Salvia obtusata
- Conservation status: Vulnerable (SANBI Red List)

Scientific classification
- Kingdom: Plantae
- Clade: Embryophytes
- Clade: Tracheophytes
- Clade: Spermatophytes
- Clade: Angiosperms
- Clade: Eudicots
- Clade: Asterids
- Order: Lamiales
- Family: Lamiaceae
- Genus: Salvia
- Species: S. obtusata
- Binomial name: Salvia obtusata Thunb.
- Synonyms: Salvia marginata E.Mey.;

= Salvia obtusata =

- Genus: Salvia
- Species: obtusata
- Authority: Thunb.
- Conservation status: VU
- Synonyms: Salvia marginata E.Mey.

Species of flowering plant

Salvia obtusata is a species of sage commonly called Coega sage. It is endemic to South Africa′s Eastern Cape province, where it is found growing in well-drained, gravelly soils from Kariega to Albany.

The Red List of South African Plants lists S. obtusata as Vulnerable, citing ″severe, rapid and ongoing″ habitat loss from development around Coega and east of Gqeberha.

==Description==
Salvia obtusata is a perennial herb, somewhat woody at the base, with ascending stems reaching about 50 cm or more in length. Stems are glabrous below and glabrous to sparsely hairy above.

Leaves are petiolate, the blade broadly elliptic to ovate in outline, 25–50 × 15–30 mm, often drying dark brown.
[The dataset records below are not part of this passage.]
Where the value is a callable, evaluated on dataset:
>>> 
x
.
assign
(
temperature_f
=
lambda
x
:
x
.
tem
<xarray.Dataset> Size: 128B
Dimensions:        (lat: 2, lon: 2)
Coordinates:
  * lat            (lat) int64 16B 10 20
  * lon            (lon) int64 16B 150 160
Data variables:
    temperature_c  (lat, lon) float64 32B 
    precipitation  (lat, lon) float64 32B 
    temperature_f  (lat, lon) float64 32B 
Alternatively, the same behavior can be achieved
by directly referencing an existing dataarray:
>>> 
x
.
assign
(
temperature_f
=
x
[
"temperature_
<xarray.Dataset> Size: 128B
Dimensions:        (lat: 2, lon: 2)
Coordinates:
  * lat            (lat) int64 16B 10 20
They are subentire or lyrate-pinnatifid, with a large terminal lobe and one or two pairs of smaller basal lobes; the upper surface is almost hairless, while the lower surface is sparsely hairy along the veins and margins. The margin is coarsely crenate, and the petiole is up to 30 mm long, glabrous or bearing a few long, stiff hairs.

The inflorescence consists of up to ten verticils, spaced apart below and closer together towards the apex, each bearing two to eight flowers. The calyx is tubular-campanulate, sparsely hispid and often tinged purple, reaching up to 1 cm in fruit; the upper lip bears three subequal, acuminate teeth 1–1.5 mm long.

The lilac-tinted corolla is 20–25 mm long, with a tube about 18 mm long, a straight upper lip about 3 mm long, and a lower lip about 5 mm long.

Flowering is from September to April, being more prolific in South Africa′s spring and early summer.

===Identification===
Salvia obtusata is most closely related to S. scabra, and its geographic range falls wholly within that of the latter. S. scabra has a longer corolla to distinguish it, and its stems and upper leaf surfaces are less smooth than in S. obtusata. Another sometimes similar-looking species present in the area, S. repens, is also less glabrous on stems and leaves and has rhizomes.

==Etymology==
The species epithet is derived from the Latin word obtusus and means blunt or blunted, likely referring to the rounded tips of the plant′s leaves.